Assad e anche l’Iran e gli Hezbollah hanno promesso a Israele di essere il primo obiettivo quando Obama colpirà. Le minacce si sono susseguite sempre eguali: se ci colpite, colpiremo Tel Aviv. Obama ha un bel dire che sarà un attacco breve, circoscritto, che non intende spodestare Assad ma solo punirlo perché ha superato la linea rossa delle armi di distruzione di massa (e ha ragione, sia ben chiaro!). Assad contempla di certo, nelle ore dell’attesa, l’ipotesi di trascinare con se Sansone e tutti i Filistei, di essere il Balilla (di cui lui non conosce l’esistenza) che grida “Che l’inse” e lancia la pietra che tutti sognano di gettare a Israele morendo gloriosamente, o salvandosi sull’onda dell’entusiasmo arabo. Non è molto importante chi ha gettato nello scontro Assad-ribelli il gas nervino. Probabilmente tutti e due. Adesso se qualcuno non glielo toglie di mano, esso potrebbe essere lanciato contro Tel Aviv, anche se a una mente razionale questo sembra poco probabile. Perché è vero: se Assad facesse una mossa del genere, avrebbe firmato la sua fine. Ma anche quando ha gettato sui suoi concittadini, per il 40 per cento bambini, il gas nervino, ha compiuto un gesto irrazionale, di cui non aveva bisogno, dettato solo da odio e confusione mentale. Israele ha sempre avuto nemici pieni di odio e di confusione mentale, è per questo che li ha sconfitti sempre, perché non odia e ha la mente chiara. Però sa bene quanto è pericoloso quella sua piccola casa in Medio Oriente.

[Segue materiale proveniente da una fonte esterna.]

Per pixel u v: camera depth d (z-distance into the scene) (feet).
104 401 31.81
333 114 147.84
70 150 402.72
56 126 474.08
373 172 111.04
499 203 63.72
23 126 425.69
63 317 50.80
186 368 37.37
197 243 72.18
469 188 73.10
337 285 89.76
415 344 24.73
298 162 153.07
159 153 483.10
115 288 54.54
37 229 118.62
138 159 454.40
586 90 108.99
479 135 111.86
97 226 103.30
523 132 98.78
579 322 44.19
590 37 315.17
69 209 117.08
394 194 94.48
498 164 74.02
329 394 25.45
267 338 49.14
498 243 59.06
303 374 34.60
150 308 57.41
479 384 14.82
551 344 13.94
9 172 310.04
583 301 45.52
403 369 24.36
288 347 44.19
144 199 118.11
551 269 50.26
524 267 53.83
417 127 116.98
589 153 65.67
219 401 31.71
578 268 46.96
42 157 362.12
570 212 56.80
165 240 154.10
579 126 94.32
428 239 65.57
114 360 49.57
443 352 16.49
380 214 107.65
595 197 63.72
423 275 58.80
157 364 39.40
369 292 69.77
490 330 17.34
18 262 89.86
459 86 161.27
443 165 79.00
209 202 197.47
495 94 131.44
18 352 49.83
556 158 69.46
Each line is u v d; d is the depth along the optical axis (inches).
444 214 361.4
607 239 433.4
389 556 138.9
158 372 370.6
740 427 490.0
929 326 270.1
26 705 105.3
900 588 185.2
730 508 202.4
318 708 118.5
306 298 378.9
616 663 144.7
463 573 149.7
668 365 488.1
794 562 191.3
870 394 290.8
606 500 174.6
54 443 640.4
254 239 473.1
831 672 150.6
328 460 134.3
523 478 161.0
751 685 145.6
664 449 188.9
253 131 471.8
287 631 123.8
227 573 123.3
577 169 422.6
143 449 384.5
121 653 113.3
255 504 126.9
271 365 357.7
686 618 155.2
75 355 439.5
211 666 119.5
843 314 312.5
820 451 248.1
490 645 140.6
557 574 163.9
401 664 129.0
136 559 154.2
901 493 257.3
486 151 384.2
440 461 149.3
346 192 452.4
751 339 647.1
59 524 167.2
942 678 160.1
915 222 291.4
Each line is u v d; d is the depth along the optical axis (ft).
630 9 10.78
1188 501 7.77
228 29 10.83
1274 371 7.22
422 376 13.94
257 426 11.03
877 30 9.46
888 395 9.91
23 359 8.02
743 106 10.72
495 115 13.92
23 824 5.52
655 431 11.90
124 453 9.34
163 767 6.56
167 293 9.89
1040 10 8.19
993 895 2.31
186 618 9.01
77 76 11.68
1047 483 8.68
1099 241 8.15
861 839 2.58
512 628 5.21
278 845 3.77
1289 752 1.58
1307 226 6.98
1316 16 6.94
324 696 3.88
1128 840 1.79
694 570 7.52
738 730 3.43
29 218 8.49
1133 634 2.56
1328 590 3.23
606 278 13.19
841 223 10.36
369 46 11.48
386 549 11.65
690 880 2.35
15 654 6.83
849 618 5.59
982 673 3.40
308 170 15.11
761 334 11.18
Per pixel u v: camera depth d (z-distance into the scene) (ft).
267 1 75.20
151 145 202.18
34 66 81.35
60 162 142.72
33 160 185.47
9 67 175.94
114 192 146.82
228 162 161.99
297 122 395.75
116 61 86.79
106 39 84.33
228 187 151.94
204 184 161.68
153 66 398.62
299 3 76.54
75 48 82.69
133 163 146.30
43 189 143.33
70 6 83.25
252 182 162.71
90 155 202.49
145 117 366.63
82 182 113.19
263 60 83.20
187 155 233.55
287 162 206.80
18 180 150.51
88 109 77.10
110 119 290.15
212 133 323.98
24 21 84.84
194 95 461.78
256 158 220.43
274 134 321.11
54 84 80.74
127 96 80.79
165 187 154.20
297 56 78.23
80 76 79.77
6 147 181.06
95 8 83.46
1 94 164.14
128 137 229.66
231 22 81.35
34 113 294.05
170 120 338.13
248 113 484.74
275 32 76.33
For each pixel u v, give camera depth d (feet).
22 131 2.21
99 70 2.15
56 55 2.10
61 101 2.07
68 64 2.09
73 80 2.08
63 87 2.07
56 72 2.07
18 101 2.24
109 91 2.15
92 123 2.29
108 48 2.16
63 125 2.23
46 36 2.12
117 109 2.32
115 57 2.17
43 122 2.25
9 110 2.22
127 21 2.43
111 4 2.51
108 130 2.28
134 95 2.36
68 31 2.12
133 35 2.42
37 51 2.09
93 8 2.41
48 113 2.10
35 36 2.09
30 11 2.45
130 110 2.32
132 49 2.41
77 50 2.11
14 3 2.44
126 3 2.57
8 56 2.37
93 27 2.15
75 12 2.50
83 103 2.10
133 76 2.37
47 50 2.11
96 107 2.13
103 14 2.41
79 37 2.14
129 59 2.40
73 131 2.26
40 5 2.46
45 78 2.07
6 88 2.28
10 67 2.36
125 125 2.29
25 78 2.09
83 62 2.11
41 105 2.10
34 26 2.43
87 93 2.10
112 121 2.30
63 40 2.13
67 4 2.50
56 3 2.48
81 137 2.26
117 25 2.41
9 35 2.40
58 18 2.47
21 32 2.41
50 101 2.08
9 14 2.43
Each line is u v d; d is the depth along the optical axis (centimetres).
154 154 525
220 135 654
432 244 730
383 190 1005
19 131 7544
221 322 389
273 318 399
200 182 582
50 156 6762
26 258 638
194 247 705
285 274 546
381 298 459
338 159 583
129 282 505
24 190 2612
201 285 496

Dunque, lavora silenzioso, mentre nessuno, proprio nessuno della coalizione di Obama gli lancia una parola di rassicurazione. Per Israele in questi giorni prepararsi alla guerra non vuol dire esclamare, o preoccuparsi, o angosciarsi, o chiedere… vuol dire lavorare duro da solo e stare tranquillo. Vuol dire togliere le coperte incerate ai cannoni, ai carri armati, fare i test gli aerei, distribuire le maschere che purtroppo sono solo il 60 per cento del fabbisogno, ripulire i rifugi, metterci dentro un po’ d’acqua e la radiolina. Vuol dire contare su Tzahal, sull’esperienza e il magnifico avanzamento tecnico dell’esercito, ma soprattutto su quei ragazzini di 18 anni che sperano tutti che la guerra non gli rovini la hufshaà di shabbat, e per il resto, di essere abbastanza bravi da salvare ancora una volta il piccolo Paese che solo, fronteggia il terremoto Medio Orientale. Quel paese sa che “guerra” non è una parolaccia, ma una necessità indesiderata, un evento della vita. Una buona vita, in un Paese democratico determinato a scegliere la cultura e il buon senso in una zona dove la follia estremista è sovrana. Prepariamoci, se sarà necessario, a sostenere ancora una volta la vita.